I quickly realized that it had to be from a Williams poem and I was pretty sure that those were the first two words of the poem so that I could easily look up that poem. Thankfully they were and from one that's a particular favorite not to mention timely as to the newish season. One of the things I particularly love about Williams is that since he lived all of his life in Rutherford New Jersey the flora and fauna that are in his poems is pretty much the same as what I see everyday (except for maybe the seagulls). It's the locust trees in his writing that always gets me though. Locust trees are a major part of my personal cosmology, I've been thoroughly enjoying them my entire life.

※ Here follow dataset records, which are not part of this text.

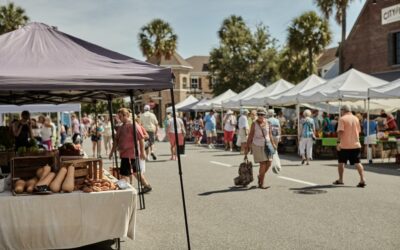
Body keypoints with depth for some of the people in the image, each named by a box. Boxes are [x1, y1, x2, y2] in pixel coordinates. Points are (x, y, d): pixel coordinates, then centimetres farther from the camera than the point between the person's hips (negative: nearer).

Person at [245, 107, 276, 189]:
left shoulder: (267, 123, 2)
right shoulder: (254, 124, -7)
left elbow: (270, 134, 12)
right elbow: (250, 136, -5)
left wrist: (272, 144, 8)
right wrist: (247, 148, -6)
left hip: (266, 145, 4)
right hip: (257, 146, -4)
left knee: (268, 163, 1)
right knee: (263, 164, -8)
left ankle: (260, 176, 31)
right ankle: (261, 184, 4)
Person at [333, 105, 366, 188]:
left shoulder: (342, 119, -7)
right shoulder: (356, 119, 10)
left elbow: (340, 131, -16)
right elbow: (358, 131, 15)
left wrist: (338, 142, -13)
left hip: (344, 145, -4)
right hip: (356, 144, 4)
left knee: (341, 162, 11)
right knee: (357, 162, 1)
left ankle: (340, 180, 18)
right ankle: (362, 179, -12)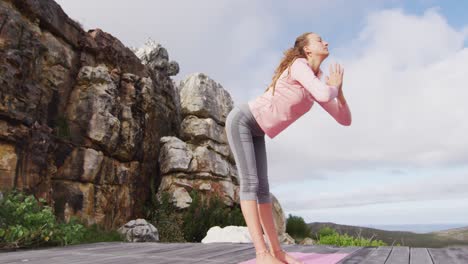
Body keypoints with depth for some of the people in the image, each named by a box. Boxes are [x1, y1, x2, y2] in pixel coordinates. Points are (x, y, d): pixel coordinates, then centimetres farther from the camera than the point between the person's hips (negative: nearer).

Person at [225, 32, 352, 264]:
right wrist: (333, 87, -10)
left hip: (255, 131, 9)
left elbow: (345, 119, 8)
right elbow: (324, 95, -33)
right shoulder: (299, 65, -15)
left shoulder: (317, 83, 10)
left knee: (262, 187, 1)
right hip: (241, 119, -8)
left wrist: (338, 89, -5)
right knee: (250, 183, -17)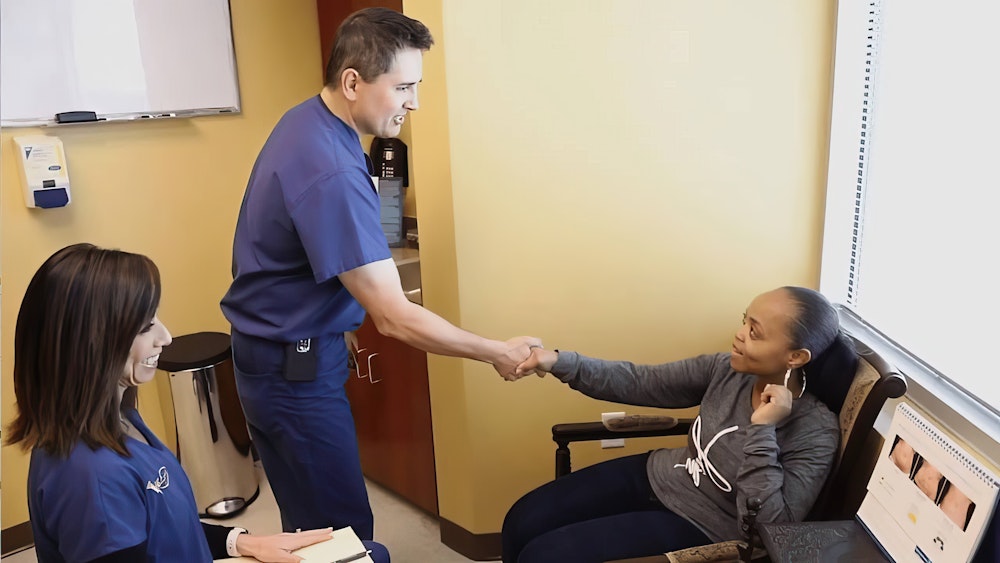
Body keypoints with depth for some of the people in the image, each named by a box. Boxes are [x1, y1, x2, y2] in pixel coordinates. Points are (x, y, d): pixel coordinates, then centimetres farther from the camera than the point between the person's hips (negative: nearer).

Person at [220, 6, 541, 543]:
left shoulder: (308, 119, 2)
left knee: (312, 519, 20)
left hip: (281, 351, 9)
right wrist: (498, 353, -18)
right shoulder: (330, 174, -30)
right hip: (293, 369, -9)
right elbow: (395, 318, -29)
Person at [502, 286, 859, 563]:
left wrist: (762, 430, -34)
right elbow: (644, 384, -4)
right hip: (658, 475, 6)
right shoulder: (728, 370, -8)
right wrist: (562, 363, -15)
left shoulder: (815, 431, -22)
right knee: (523, 520, 1)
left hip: (699, 525, -6)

On a similar note, I had a whole post (that I never wrote) on the (to my ears) misreading of the word 'cinders' in the Williams poem "Between Walls" that I noticed in a discussion I listened to somewhere online this past winter. I could tell that the people talking about that poem weren't from the northeast by how they didn't realize that Williams' use of 'cinders' in the poem had nothing to do w/ fire but just referred to a common ground covering.
Between Walls
the back wings
of the
hospital where
nothing
will grow lie
cinders
in which shine
the broken
pieces of a green
bottle
. . . Anyway, I wanted to add Dr. Williams' commentary/explanation of the two versions of "The Locust Tree In flower" b/c I love it -
"It's the recurrence of the season—the whole history of May. . . . I cut out everything except the essential words to leave the thing as simple as possible and to make the reader concentrate as much as he can. Could anything be plainer?"